Poseidón reparó en la ausencia de la madre de la niña mientras sus ojos azules conectaban con los del padre, que lo miraba de una forma significativa. Ignorando el gesto, procedió a tocarla por primera vez y hablarle :
-Ya te han entregado una belleza y voluntad superior a la de la madre que nunca conocerás, por eso yo te dotare de la fortuna que ella no tuvo y de la vida que le faltó para conocerte. Mientras sirvas a mí templo, te protegeré desde este día hasta tu muerte, las sirenas cantarán tu nana y las olas meceran tu cuna, el mar será tu hogar y tu tumba. Yo cuidare de ti como tú cuidarás del mar, hasta que la última gota de agua se seque.
Poseidón creyó que el principio del fin era el día en que nació la última de los tres guardianes, no en el que su temperamental hermano los convocaría hecho una furia al salón de la justicia, donde las almas que morían debían pasar para ser juzgadas, unos 20 años después.
-¿Quién se murió?- el siempre de buen humor Urano apareció entre una nube de humo, sosteniendo una copa de ambrosía entre sus manos.
El señor del Inframundo lo miro como si quisiera descargar toda su rabia sobre el, pero ante la mirada de advertencia de su otro -y más tranquilo- hermano, se contuvo mientras apretaba los dientes y decía las palabras que provocarían una crisis divina entre la relación de los tres con sus "protegidos":
- Nos traicionaron.
-¿De qué hablas? Ellos no...
- Leriana y Ace están juntos- Poseidón frunció el ceño y lo interrogó con la mirada.
- No puede ser, ella es la prometida del chico, del de mí templo - Urano parpadeó perplejo sin creer la afirmación que había hecho Plutón- Y Ace es...
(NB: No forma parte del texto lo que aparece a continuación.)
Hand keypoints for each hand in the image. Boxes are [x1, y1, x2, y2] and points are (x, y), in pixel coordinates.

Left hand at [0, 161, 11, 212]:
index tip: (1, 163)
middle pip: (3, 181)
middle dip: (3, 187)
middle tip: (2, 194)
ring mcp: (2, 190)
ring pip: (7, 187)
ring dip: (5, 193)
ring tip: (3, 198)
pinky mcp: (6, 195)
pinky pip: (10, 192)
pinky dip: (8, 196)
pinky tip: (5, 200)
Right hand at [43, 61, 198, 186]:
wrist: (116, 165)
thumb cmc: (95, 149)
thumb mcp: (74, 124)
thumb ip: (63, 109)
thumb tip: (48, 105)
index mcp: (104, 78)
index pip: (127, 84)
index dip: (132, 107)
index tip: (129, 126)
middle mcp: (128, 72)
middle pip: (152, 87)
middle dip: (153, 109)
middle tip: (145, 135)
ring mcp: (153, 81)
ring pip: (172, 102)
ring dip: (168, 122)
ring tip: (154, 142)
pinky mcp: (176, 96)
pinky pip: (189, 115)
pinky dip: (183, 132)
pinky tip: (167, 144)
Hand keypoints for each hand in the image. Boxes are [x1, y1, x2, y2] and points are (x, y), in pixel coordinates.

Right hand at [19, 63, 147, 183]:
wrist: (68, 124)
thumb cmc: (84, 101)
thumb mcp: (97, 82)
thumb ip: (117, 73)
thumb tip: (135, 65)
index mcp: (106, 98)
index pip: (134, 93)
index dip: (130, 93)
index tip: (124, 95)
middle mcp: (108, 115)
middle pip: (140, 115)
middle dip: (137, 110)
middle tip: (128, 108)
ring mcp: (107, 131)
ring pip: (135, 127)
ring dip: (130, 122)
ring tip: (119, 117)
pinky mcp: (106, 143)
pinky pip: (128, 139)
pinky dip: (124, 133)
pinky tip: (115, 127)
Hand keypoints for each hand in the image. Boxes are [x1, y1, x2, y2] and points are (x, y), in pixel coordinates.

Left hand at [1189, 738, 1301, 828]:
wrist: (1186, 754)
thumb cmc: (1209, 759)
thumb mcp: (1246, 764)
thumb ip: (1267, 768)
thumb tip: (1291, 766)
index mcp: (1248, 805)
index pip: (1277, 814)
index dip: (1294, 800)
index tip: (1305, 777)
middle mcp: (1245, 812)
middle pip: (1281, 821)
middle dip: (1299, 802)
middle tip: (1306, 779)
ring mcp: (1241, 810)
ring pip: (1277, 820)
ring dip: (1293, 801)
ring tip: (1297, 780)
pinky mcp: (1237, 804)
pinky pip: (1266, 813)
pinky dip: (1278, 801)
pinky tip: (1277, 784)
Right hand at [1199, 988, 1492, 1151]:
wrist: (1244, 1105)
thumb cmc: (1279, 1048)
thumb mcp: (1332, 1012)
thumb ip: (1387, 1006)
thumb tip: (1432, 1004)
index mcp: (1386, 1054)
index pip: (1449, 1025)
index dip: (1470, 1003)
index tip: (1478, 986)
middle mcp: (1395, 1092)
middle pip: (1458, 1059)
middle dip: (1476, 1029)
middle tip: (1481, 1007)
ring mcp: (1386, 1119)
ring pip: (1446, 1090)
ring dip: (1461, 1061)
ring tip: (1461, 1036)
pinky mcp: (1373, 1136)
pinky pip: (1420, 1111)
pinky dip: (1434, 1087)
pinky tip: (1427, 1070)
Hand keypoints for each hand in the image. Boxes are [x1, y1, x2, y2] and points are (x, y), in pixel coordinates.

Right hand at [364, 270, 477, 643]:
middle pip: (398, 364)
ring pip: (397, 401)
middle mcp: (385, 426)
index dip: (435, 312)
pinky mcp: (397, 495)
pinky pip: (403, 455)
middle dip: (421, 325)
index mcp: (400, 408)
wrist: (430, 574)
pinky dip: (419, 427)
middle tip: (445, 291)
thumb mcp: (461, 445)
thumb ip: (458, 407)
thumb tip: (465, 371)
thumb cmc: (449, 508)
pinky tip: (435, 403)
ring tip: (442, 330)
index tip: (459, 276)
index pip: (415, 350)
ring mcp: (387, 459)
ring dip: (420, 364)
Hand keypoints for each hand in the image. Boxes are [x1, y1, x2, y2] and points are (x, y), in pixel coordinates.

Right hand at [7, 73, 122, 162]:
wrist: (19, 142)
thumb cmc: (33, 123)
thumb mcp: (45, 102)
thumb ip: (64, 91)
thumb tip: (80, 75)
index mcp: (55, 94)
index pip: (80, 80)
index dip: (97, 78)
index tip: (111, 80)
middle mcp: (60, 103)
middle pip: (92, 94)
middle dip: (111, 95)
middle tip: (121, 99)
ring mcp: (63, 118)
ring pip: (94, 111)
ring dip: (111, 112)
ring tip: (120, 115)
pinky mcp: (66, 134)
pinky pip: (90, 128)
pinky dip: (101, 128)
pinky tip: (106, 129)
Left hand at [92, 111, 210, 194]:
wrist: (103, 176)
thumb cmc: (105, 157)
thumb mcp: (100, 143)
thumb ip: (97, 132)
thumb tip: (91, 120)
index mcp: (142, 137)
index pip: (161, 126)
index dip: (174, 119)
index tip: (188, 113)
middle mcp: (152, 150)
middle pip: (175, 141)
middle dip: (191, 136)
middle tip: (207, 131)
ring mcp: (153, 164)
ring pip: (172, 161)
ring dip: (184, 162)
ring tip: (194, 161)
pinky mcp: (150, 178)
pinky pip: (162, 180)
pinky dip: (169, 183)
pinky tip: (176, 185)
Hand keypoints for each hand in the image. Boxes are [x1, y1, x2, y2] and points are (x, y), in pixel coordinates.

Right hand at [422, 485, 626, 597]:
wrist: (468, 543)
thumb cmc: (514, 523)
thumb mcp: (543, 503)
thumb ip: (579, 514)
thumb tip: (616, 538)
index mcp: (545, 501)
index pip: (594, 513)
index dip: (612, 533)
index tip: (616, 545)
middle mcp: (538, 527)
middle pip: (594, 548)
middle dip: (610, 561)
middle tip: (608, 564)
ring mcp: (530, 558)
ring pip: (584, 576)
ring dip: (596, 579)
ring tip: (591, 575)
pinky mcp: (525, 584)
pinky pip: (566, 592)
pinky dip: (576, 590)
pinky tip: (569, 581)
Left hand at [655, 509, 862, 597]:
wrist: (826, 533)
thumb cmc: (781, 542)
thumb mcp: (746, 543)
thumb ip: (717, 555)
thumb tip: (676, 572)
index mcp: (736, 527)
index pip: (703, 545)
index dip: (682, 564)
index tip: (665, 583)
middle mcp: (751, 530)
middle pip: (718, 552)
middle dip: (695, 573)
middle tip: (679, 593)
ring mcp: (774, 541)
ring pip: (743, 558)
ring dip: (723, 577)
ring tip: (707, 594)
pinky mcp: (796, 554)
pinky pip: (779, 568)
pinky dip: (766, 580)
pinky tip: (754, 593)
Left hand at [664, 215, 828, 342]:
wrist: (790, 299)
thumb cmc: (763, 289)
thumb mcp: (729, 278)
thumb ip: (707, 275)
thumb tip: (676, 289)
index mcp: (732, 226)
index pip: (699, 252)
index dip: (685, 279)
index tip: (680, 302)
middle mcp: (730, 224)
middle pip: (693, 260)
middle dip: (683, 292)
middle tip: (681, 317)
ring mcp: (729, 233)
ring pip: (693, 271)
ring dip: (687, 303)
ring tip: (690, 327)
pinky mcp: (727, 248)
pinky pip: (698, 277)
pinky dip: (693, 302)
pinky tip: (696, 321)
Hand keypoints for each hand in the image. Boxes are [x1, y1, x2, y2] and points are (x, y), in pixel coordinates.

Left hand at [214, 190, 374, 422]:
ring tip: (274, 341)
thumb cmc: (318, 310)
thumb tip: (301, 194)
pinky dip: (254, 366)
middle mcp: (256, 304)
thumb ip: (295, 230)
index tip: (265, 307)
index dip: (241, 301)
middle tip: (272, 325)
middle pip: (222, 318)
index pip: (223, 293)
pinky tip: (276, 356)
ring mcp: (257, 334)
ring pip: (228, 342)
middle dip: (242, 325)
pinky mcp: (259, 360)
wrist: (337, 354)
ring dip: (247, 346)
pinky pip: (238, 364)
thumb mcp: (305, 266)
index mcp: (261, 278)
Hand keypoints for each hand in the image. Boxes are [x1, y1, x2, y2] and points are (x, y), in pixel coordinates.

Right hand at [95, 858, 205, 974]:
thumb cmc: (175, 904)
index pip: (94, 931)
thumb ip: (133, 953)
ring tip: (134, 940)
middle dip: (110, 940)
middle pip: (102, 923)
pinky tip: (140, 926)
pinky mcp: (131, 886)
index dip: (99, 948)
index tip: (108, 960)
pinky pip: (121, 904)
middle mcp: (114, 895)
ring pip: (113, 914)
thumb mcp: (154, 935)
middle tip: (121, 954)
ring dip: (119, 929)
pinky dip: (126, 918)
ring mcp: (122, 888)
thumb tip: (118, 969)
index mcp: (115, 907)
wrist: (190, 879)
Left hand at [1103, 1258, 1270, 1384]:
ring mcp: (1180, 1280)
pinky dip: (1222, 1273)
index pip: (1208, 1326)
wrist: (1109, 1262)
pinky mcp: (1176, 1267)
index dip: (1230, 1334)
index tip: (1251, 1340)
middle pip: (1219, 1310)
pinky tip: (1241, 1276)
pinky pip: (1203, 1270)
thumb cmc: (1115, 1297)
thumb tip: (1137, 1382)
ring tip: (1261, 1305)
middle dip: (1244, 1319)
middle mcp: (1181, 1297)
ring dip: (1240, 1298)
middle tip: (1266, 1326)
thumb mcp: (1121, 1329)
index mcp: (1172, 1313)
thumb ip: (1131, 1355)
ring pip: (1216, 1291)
- Ese detalle no les pareció tan importante MIENTRAS COGÍAN EN TU MALDITO TEMPLO - señaló al cielo mientras las paredes del lugar comenzaban a temblar. - Y TU CHICO LO SABÍA. LOS CUBRIÓ.
Poseidón abrió los ojos de forma exagerada, sintiendo que su corazón, después de muchos años, aún estaba allí. La historia tampoco sabría que el dios de los mares tenía corazón y que lo descubrió en el reino de la personas que sonreían.
- Primero, cálmate...
- NOS TRAICIONARON- y mientras sus hermanos intentaban calmarle, el se adelantaba a iniciar una historia que se extendería más allá de la vida de un mortal- MALDIGO EL DÍA EN QUE NACIERON POR ATREVERSE A JUGAR CON NOSOTROS.
- ¿Oyes eso? - Ace preguntó con preocupación mientras acariciaba el cabello de su pareja con suavidad, recostados en el jardín del templo marino.
- No lo escuché, pero lo sentí. Es extraño- respondió ella incorporándose levemente, mirando hacia el cielo- pero si fuese algo importante, se que Julián estaría aquí.
- No deberías llamarlo de esa manera- sugirió el mirandola- no son humanos, ni nuestros amigos.
- Créeme que lo sé, pero el no- aclaró ella, apuntando al tercer personaje en la escena, sentado solo a unos pasos de ellos, comiendo de una cesta con manjares solo para el. Suspiró.
- ¿De qué hablas? - preguntó Luffy, con la boca llena. Tanto Ace como Leriana se esforzaron en entender lo que el chico quería decir, pero acostumbrados, lograron hacerlo.
- Lu, deberías masticar primero antes de hablar- sugirió ella gateando hasta el chico para limpiarle las mejillas con el pulgar.
- Perdón, Ler - ella hizo un mohín, molesta por ser llamada de esa forma por el- pero tengo que terminar de comer rápido.
- No es una novedad- comentó el pecoso acercándose también, aprovechando a robarle una fruta.
- No es eso, algo está mal- explicó Luffy, frunciendo el ceño.
Bastó un segundo para que el trío se pusiese de pie con rapidez.
- Definitivamente algo está muy mal- admitió Ace esta vez, mirando también al cielo donde Leriana había visto momentos atras.
- Mierda.
- Será mejor que vuelvan a sus puestos, chicos- Ler dirigió su vista tras de ellos, hacia el interior del templo, con preocupación- creo que recibiremos visitas.